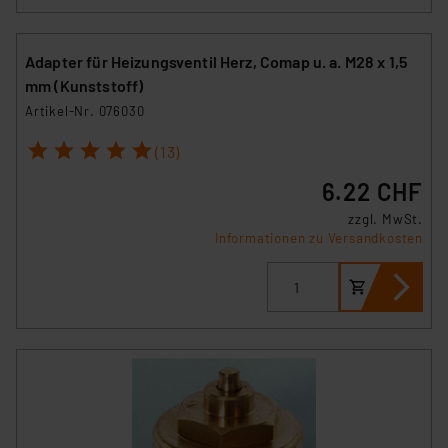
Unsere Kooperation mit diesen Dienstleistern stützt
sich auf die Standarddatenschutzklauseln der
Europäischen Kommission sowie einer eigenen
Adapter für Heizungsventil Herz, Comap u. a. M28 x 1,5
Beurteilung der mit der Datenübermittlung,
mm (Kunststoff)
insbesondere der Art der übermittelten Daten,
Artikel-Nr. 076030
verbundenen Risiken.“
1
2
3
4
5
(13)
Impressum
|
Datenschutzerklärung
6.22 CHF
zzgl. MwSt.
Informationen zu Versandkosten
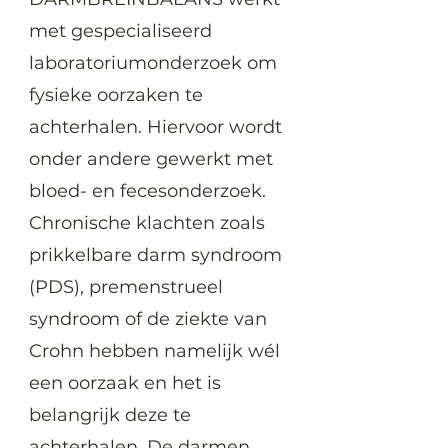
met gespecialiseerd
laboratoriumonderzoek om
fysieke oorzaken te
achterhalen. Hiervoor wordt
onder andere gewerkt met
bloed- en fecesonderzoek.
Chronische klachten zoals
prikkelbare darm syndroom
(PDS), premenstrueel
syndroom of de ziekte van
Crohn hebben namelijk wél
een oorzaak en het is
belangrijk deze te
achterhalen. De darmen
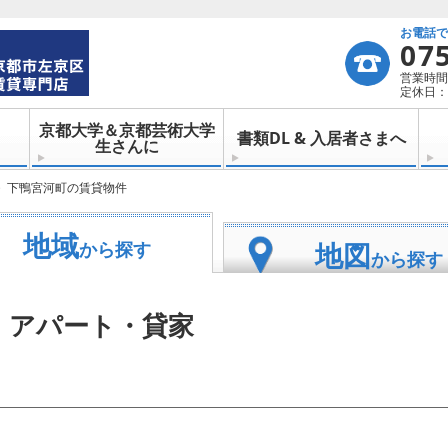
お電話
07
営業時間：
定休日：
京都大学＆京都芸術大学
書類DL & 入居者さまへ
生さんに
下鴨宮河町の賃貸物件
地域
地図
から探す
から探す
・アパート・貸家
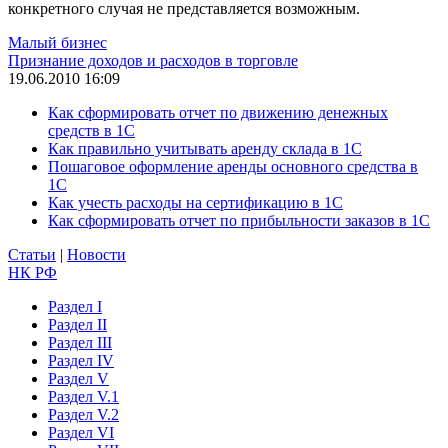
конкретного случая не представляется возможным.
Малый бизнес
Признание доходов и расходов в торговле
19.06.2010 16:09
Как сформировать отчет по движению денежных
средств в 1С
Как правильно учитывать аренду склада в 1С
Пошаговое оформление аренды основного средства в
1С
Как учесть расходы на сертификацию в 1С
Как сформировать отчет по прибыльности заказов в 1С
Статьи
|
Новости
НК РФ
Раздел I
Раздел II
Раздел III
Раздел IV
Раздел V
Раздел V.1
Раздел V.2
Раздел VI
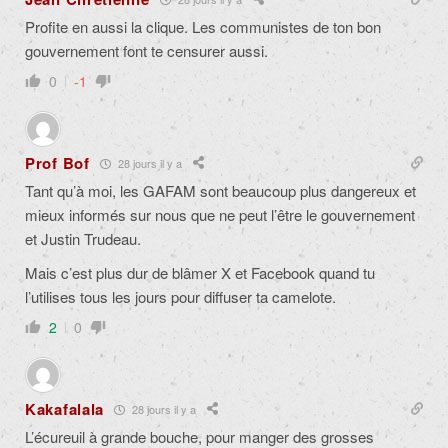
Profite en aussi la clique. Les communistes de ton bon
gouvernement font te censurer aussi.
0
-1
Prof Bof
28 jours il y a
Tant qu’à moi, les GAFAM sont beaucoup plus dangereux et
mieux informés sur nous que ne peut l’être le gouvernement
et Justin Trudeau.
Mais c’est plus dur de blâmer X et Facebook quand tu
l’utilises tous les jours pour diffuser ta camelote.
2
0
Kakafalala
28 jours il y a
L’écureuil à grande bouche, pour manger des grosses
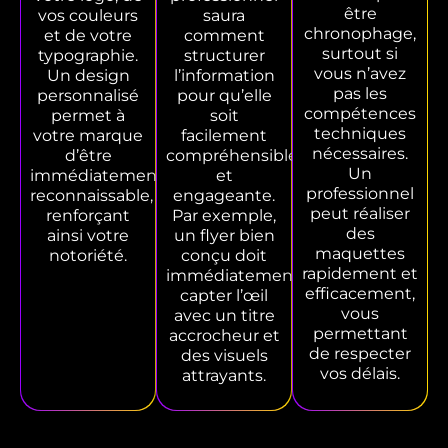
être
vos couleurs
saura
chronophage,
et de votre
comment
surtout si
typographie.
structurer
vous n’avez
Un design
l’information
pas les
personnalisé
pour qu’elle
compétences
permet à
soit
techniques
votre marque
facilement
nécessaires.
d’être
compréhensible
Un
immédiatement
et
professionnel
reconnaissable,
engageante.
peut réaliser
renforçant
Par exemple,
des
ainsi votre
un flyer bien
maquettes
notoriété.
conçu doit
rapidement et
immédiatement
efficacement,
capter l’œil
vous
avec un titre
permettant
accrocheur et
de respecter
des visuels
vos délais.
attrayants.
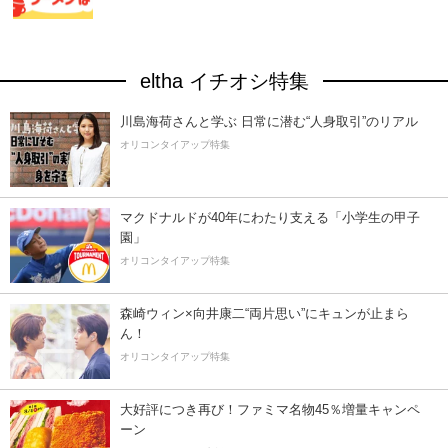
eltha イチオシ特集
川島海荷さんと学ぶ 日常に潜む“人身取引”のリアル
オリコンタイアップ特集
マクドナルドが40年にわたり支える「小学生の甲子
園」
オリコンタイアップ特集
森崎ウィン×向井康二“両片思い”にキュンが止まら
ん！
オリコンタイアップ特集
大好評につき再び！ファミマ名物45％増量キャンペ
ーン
* * *
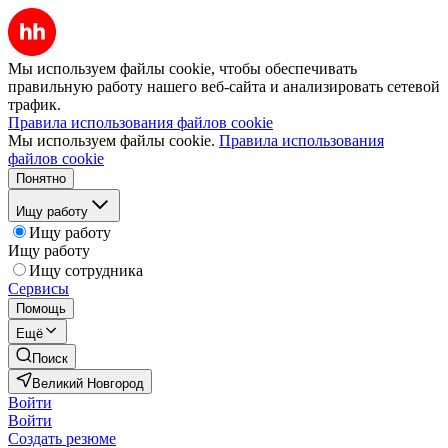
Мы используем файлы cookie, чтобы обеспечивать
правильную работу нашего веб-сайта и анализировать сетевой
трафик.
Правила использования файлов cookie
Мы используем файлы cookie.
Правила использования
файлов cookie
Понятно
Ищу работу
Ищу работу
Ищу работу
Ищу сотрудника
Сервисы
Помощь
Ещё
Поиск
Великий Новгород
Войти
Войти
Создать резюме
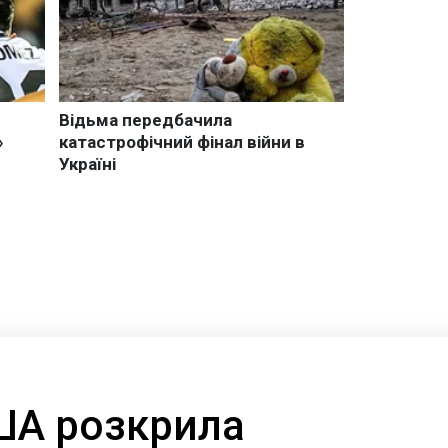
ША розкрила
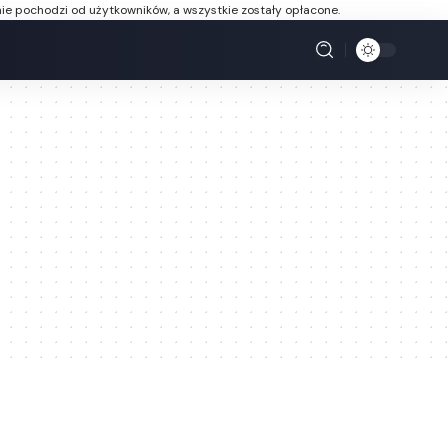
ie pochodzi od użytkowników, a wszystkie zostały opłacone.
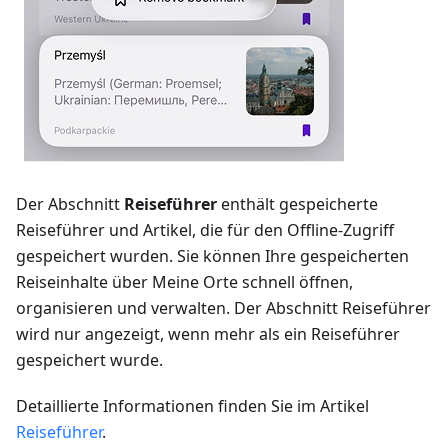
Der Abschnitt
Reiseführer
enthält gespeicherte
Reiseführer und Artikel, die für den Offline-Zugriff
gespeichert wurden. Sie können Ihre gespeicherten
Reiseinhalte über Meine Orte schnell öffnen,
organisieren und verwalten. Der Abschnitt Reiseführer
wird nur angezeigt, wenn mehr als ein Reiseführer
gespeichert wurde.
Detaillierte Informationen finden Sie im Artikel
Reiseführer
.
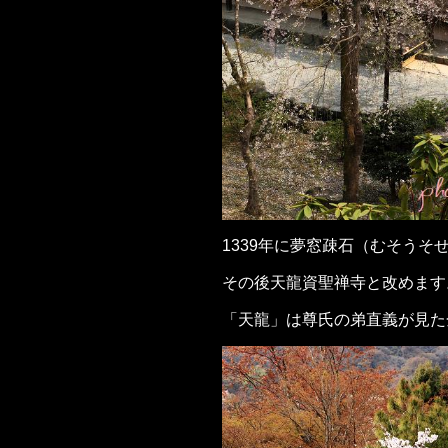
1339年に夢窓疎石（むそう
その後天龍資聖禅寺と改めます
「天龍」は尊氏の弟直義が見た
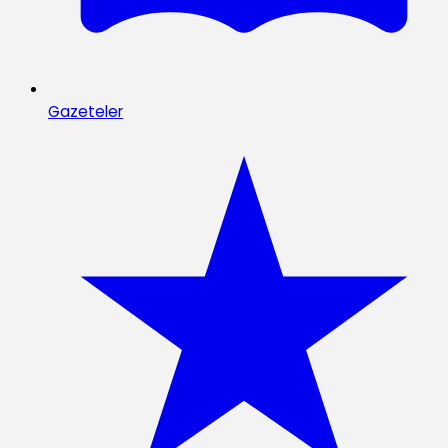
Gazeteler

● **TASK DESCRIPTION**: Retype the lines of the listing above, starting with the line that contains "Unsere Kooperation mit" and going on through the line that contains "Informationen zu Versandkosten", both included, character for character.

● **EXERCISE RESPONSE**:
Unsere Kooperation mit diesen Dienstleistern stützt
sich auf die Standarddatenschutzklauseln der
Europäischen Kommission sowie einer eigenen
Adapter für Heizungsventil Herz, Comap u. a. M28 x 1,5
Beurteilung der mit der Datenübermittlung,
mm (Kunststoff)
insbesondere der Art der übermittelten Daten,
Artikel-Nr. 076030
verbundenen Risiken.“
1
2
3
4
5
(13)
Impressum
|
Datenschutzerklärung
6.22 CHF
zzgl. MwSt.
Informationen zu Versandkosten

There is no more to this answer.